→ Task instructions: Copy out every line of text for each item below word for word, leaving out the pictures.

→ Listing:
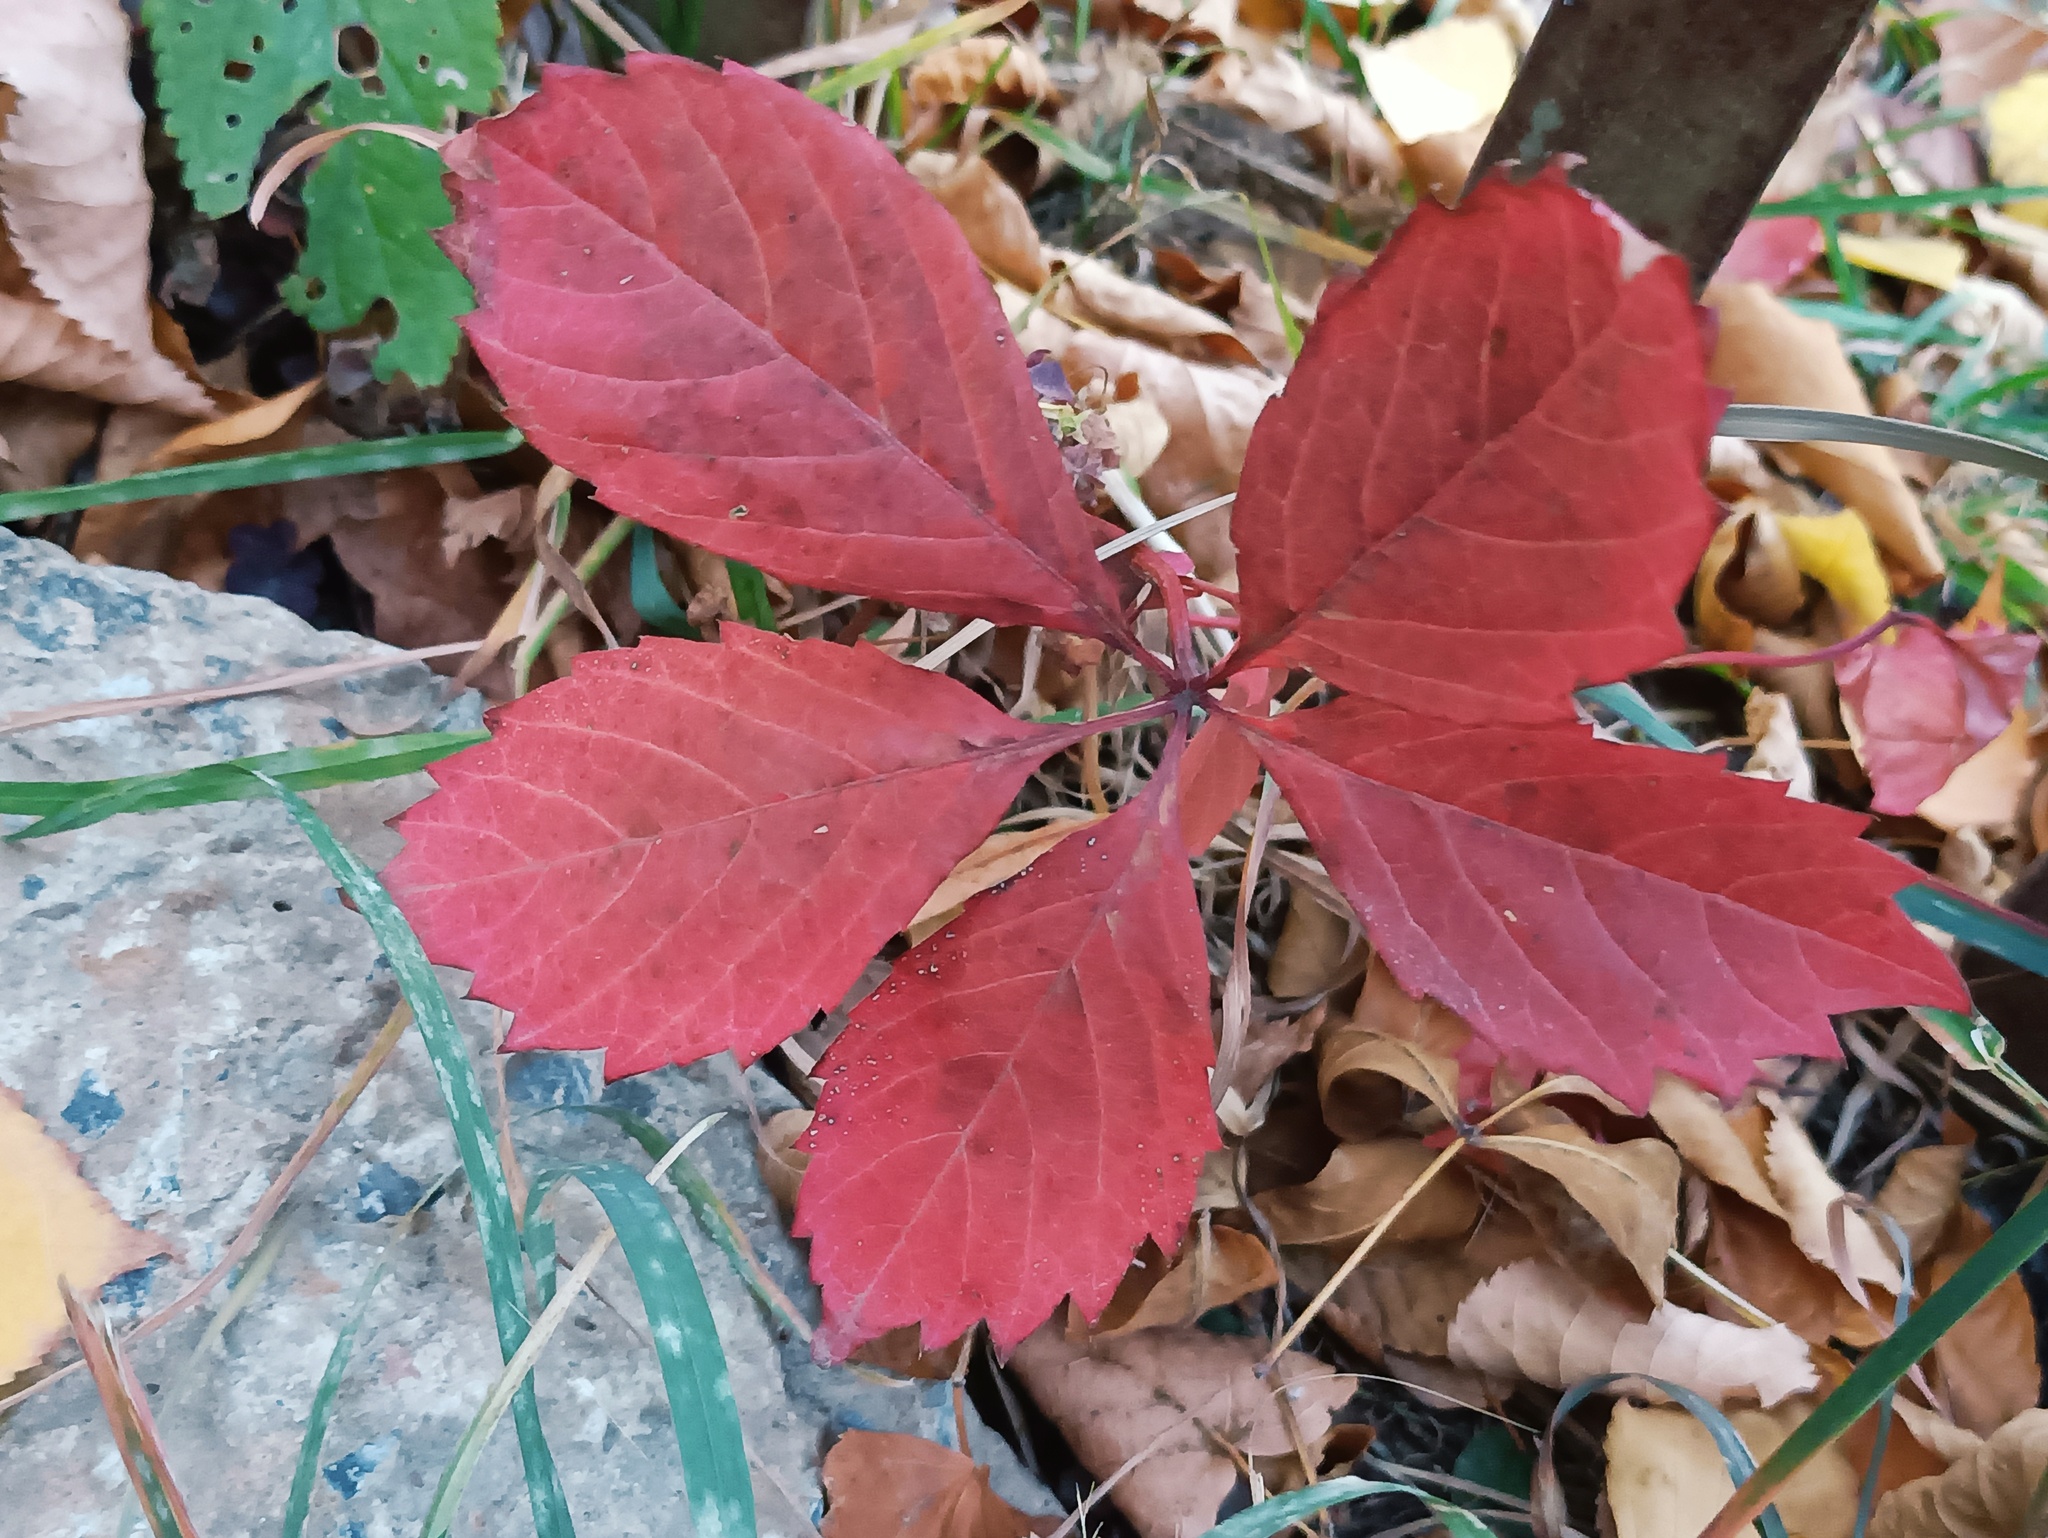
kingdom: Plantae
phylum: Tracheophyta
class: Magnoliopsida
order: Vitales
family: Vitaceae
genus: Parthenocissus
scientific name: Parthenocissus inserta
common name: False virginia-creeper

→ Exercise solution:
kingdom: Plantae
phylum: Tracheophyta
class: Magnoliopsida
order: Vitales
family: Vitaceae
genus: Parthenocissus
scientific name: Parthenocissus inserta
common name: False virginia-creeper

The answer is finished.